Em geral, isso quer dizer que o grupo linguístico está ali há mais séculos, porque teve tempo de se diversificar -o que não acontece com as línguas bantas fora da região, todas muito mais parecidas entre si, indicando uma origem comum e recente.

Outro exemplo que fortalece a idéia da expansão casada entre língua e agricultura, para Diamond e Bellwood, vem da América do Sul: a expansão aruaque, que teria saído por volta de 400 a.C. do sudoeste amazônico para o Caribe. "Essa é uma idéia muito antiga, que relaciona especificamente a domesticação da mandioca em algum lugar da região amazônica com a expansão deles", diz Neves.

A dupla de pesquisadores, contudo, simplifica um pouco o quadro americano. Para eles, a agricultura do continente não tem mais de 4.000 anos, embora pesquisas recentes, como a da paleobotânica americana Dolores Piperno, do Instituto Smithsonian do Panamá, indiquem que ela pode ter cerca de 10 mil anos -tornando-a, portanto, quase tão antiga quanto a revolução agrícola no Oriente Médio.
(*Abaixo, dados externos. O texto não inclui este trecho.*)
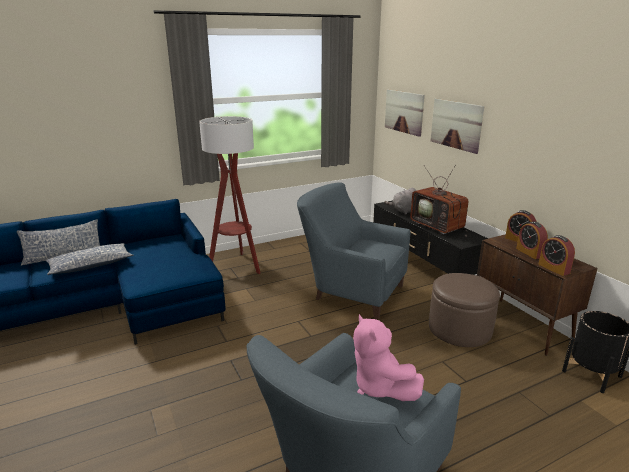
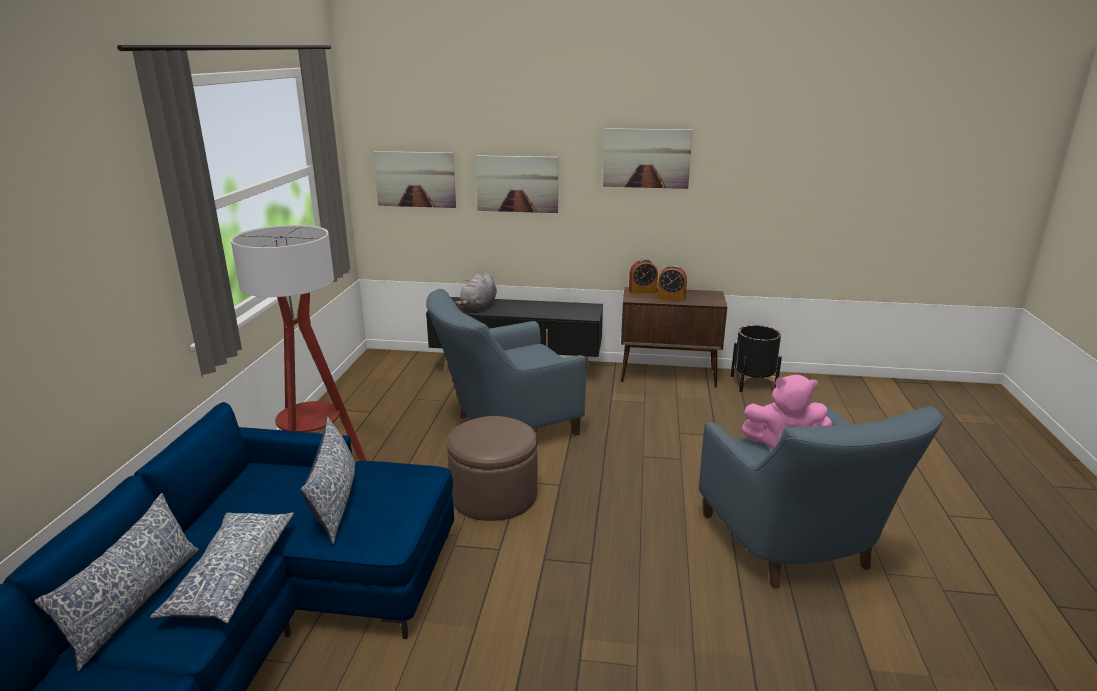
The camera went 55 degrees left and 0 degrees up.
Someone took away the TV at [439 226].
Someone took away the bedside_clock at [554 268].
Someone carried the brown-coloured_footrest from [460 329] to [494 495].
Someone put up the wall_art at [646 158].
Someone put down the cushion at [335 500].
Um grau similar de coerência parece ser obtido na expansão sino-tibetana (a que deu origem aos atuais chineses) e austronésia, uma das especialidades de Bellwood. Esse último caso, que abrange a Indonésia, parte da Nova Guiné e a Polinésia, é particularmente fácil de traçar porque vários dos lugares colonizados, no meio do Pacífico, não tinham populações humanas antes.

Mistério indo-europeu

Por ironia, contudo, o episódio de expansão linguística mais estudado há dois séculos continua desafiando os pesquisadores. Trata-se da família indo-européia, que ia desde o oeste chinês até a Irlanda e reúne quase todas as línguas européias, inclusive o português.

Nem Bellwood e Diamond se entendem sobre a origem do grupo: "Jared ainda espera a confirmação de uma origem na Ucrânia, há 6.000 anos, mas eu duvido. Para mim [o indo-europeu veio" da Anatólia há 8.500 anos", diz Bellwood.

Apóiam essa hipótese, em parte, os dados genéticos, que mostram que variantes de genes típicas do Oriente Médio estão presentes em grandes frequências no leste e no centro da Europa, diminuindo conforme se vai para o oeste. Como a expansão se deu passo a passo, ao longo de milhares de anos, tal diluição seria de esperar.

Para Bellwood, tais expansões não podem ser explicadas com base na simples troca de uma língua por outra. "A mudança linguística é muito comum, mas as grandes famílias de línguas se espalharam tanto que elas simplesmente não podem ser explicadas desse jeito. Uma explicação como essa para o indo-europeu teria de carregar a língua de sua região de origem para lugares tão distantes quanto a Islândia e Bangladesh!"

"Vejo a hipótese da agricultura/língua como uma sugestão explanatória global para um aspecto muito importante da história humana", pondera o australiano. "Mas não como uma fórmula que tem de funcionar em todos os lugares e todas as circunstâncias."